## PROMPT
Copy out the text of all the records below word for word, leaving out the pictures.

++++ GIVEN ENTRIES

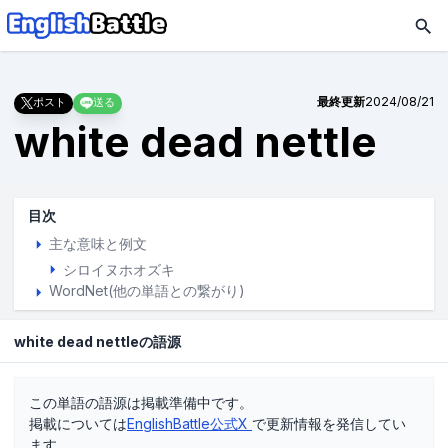
最終更新
2024/08/21
ポスト
送る
white dead nettle
目次
主な意味と例文
シロイヌホオズキ
WordNet(他の単語との繋がり)
white dead nettleの語源
この単語の語源は掲載準備中です。
掲載については
EnglishBattle公式X
で更新情報を発信してい
ます。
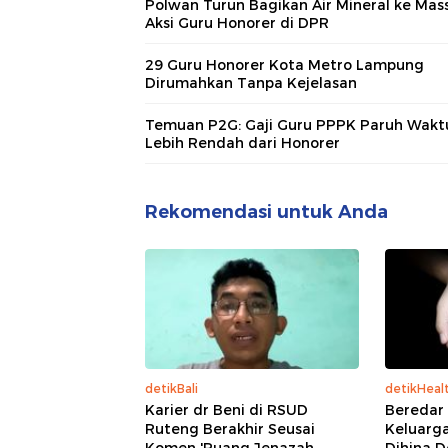
Polwan Turun Bagikan Air Mineral ke Mas
Aksi Guru Honorer di DPR
29 Guru Honorer Kota Metro Lampung
Dirumahkan Tanpa Kejelasan
Temuan P2G: Gaji Guru PPPK Paruh Wakt
Lebih Rendah dari Honorer
Rekomendasi untuk Anda
detikBali
detikHeal
Karier dr Beni di RSUD
Beredar
Ruteng Berakhir Seusai
Keluarg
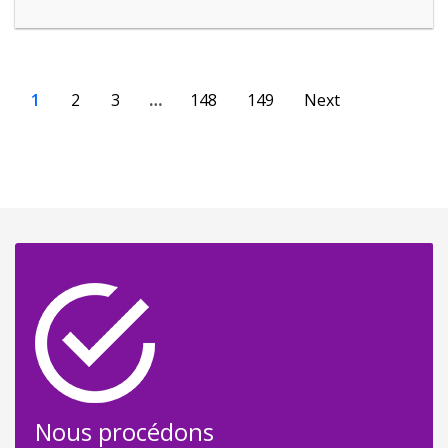
1
2
3
…
148
149
Next
Nous procédons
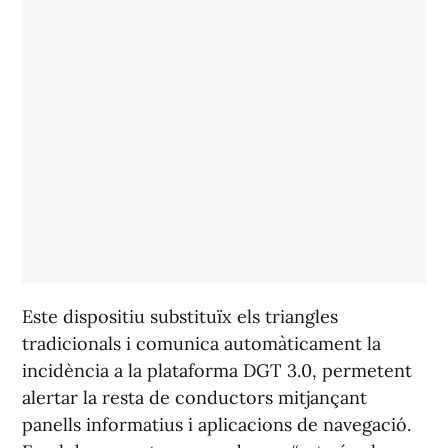
Este dispositiu substituïx els triangles
tradicionals i comunica automàticament la
incidència a la plataforma DGT 3.0, permetent
alertar la resta de conductors mitjançant
panells informatius i aplicacions de navegació.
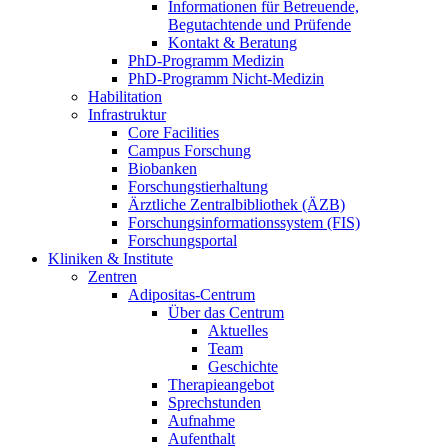
Informationen für Betreuende,
Begutachtende und Prüfende
Kontakt & Beratung
PhD-Programm Medizin
PhD-Programm Nicht-Medizin
Habilitation
Infrastruktur
Core Facilities
Campus Forschung
Biobanken
Forschungstierhaltung
Ärztliche Zentralbibliothek (ÄZB)
Forschungsinformationssystem (FIS)
Forschungsportal
Kliniken & Institute
Zentren
Adipositas-Centrum
Über das Centrum
Aktuelles
Team
Geschichte
Therapieangebot
Sprechstunden
Aufnahme
Aufenthalt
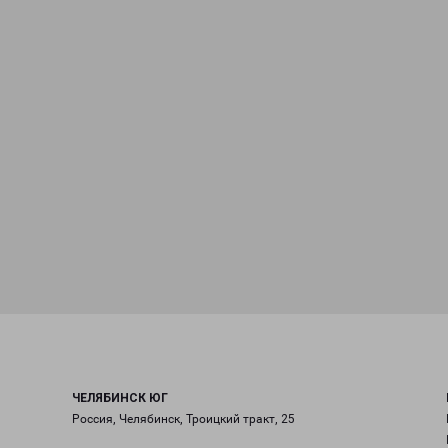
ЧЕЛЯБИНСК ЮГ
Россия, Челябинск, Троицкий тракт, 25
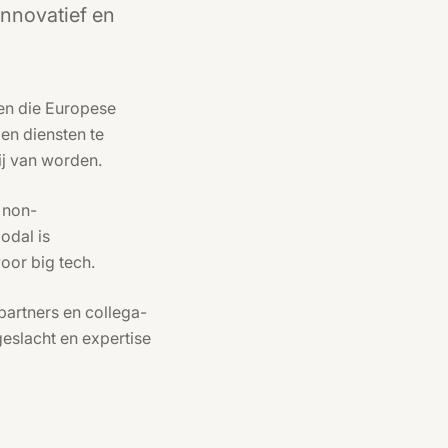
innovatief en
ren die Europese
en diensten te
ij van worden.
 non-
odal is
oor big tech.
partners en collega-
geslacht en expertise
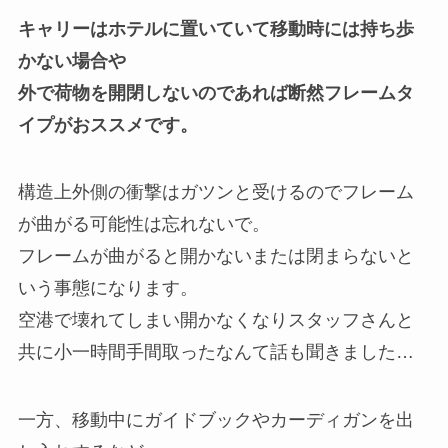
キャリーはホテルに置いていて移動時には持ち歩
かない場合や
外で荷物を開閉しないのであれば断然フレームタ
イプがおススメです。
構造上外側の衝撃はガツンと受けるのでフレーム
が曲がる可能性は忘れないで。
フレームが曲がると開かないまたは閉まらないと
いう事態になります。
空港で壊れてしまい開かなくなりスタッフさんと
共に小一時間手間取ったなんて話も聞きました…
一方、移動中にガイドブックやカーディガンを出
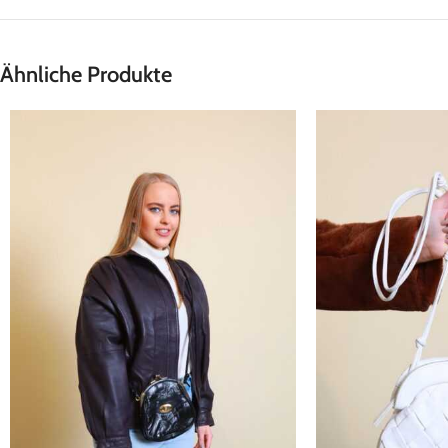
Ähnliche Produkte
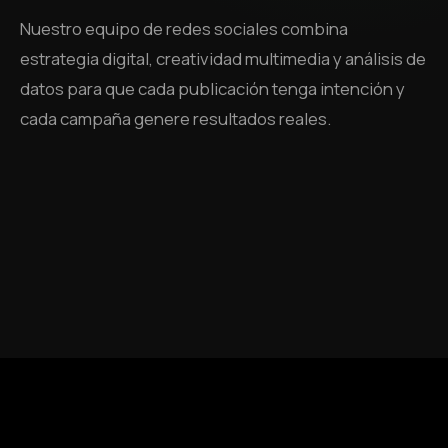
Nuestro equipo de redes sociales combina
estrategia digital, creatividad multimedia y análisis de
datos para que cada publicación tenga intención y
cada campaña genere resultados reales.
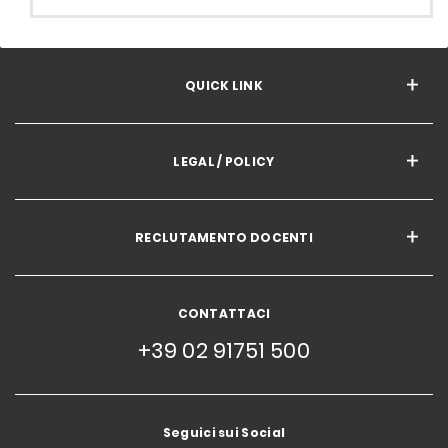
QUICK LINK
LEGAL / POLICY
RECLUTAMENTO DOCENTI
CONTATTACI
+39 02 91751 500
Seguici sui Social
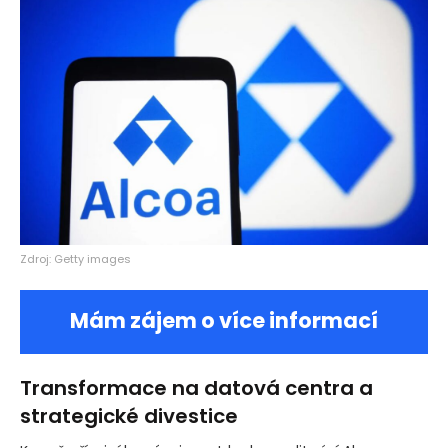
Zdroj: Getty images
Mám zájem o více informací
Transformace na datová centra a
strategické divestice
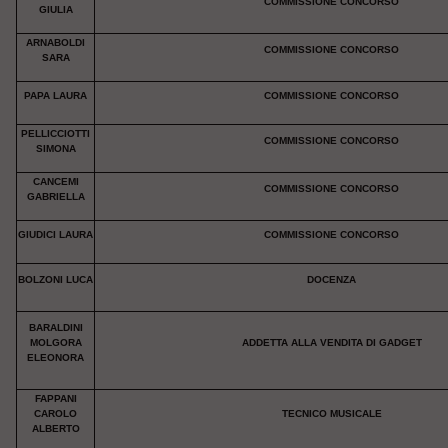
COMMISSIONE CONCORSO
GIULIA
ARNABOLDI
COMMISSIONE CONCORSO
SARA
PAPA LAURA
COMMISSIONE CONCORSO
PELLICCIOTTI
COMMISSIONE CONCORSO
SIMONA
CANCEMI
COMMISSIONE CONCORSO
GABRIELLA
GIUDICI LAURA
COMMISSIONE CONCORSO
BOLZONI LUCA
DOCENZA
BARALDINI
MOLGORA
ADDETTA ALLA VENDITA DI GADGET
ELEONORA
FAPPANI
CAROLO
TECNICO MUSICALE
ALBERTO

++++++++

## OUTPUT
最終更新
2024/08/21
ポスト
送る
white dead nettle
目次
主な意味と例文
シロイヌホオズキ
WordNet(他の単語との繋がり)
white dead nettleの語源
この単語の語源は掲載準備中です。
掲載については
EnglishBattle公式X
で更新情報を発信してい
ます。
Polwan Turun Bagikan Air Mineral ke Mas
Aksi Guru Honorer di DPR
29 Guru Honorer Kota Metro Lampung
Dirumahkan Tanpa Kejelasan
Temuan P2G: Gaji Guru PPPK Paruh Wakt
Lebih Rendah dari Honorer
Rekomendasi untuk Anda
detikBali
detikHeal
Karier dr Beni di RSUD
Beredar
Ruteng Berakhir Seusai
Keluarg
1
2
3
…
148
149
Next
Nous procédons
Este dispositiu substituïx els triangles
tradicionals i comunica automàticament la
incidència a la plataforma DGT 3.0, permetent
alertar la resta de conductors mitjançant
panells informatius i aplicacions de navegació.
Informationen für Betreuende,
Begutachtende und Prüfende
Kontakt & Beratung
PhD-Programm Medizin
PhD-Programm Nicht-Medizin
Habilitation
Infrastruktur
Core Facilities
Campus Forschung
Biobanken
Forschungstierhaltung
Ärztliche Zentralbibliothek (ÄZB)
Forschungsinformationssystem (FIS)
Forschungsportal
Kliniken & Institute
Zentren
Adipositas-Centrum
Über das Centrum
Aktuelles
Team
Geschichte
Therapieangebot
Sprechstunden
Aufnahme
Aufenthalt
ЧЕЛЯБИНСК ЮГ
Россия, Челябинск, Троицкий тракт, 25
innovatief en
ren die Europese
en diensten te
ij van worden.
 non-
odal is
oor big tech.
partners en collega-
geslacht en expertise
キャリーはホテルに置いていて移動時には持ち歩
かない場合や
外で荷物を開閉しないのであれば断然フレームタ
イプがおススメです。
構造上外側の衝撃はガツンと受けるのでフレーム
が曲がる可能性は忘れないで。
フレームが曲がると開かないまたは閉まらないと
いう事態になります。
空港で壊れてしまい開かなくなりスタッフさんと
共に小一時間手間取ったなんて話も聞きました…
一方、移動中にガイドブックやカーディガンを出
Ähnliche Produkte
Nuestro equipo de redes sociales combina
estrategia digital, creatividad multimedia y análisis de
datos para que cada publicación tenga intención y
cada campaña genere resultados reales.
QUICK LINK
LEGAL / POLICY
RECLUTAMENTO DOCENTI
CONTATTACI
+39 02 91751 500
Seguici sui Social
Zdroj: Getty images
Mám zájem o více informací
Transformace na datová centra a
strategické divestice
COMMISSIONE CONCORSO
GIULIA
ARNABOLDI
COMMISSIONE CONCORSO
SARA
PAPA LAURA
COMMISSIONE CONCORSO
PELLICCIOTTI
COMMISSIONE CONCORSO
SIMONA
CANCEMI
COMMISSIONE CONCORSO
GABRIELLA
GIUDICI LAURA
COMMISSIONE CONCORSO
BOLZONI LUCA
DOCENZA
BARALDINI
MOLGORA
ADDETTA ALLA VENDITA DI GADGET
ELEONORA
FAPPANI
CAROLO
TECNICO MUSICALE
ALBERTO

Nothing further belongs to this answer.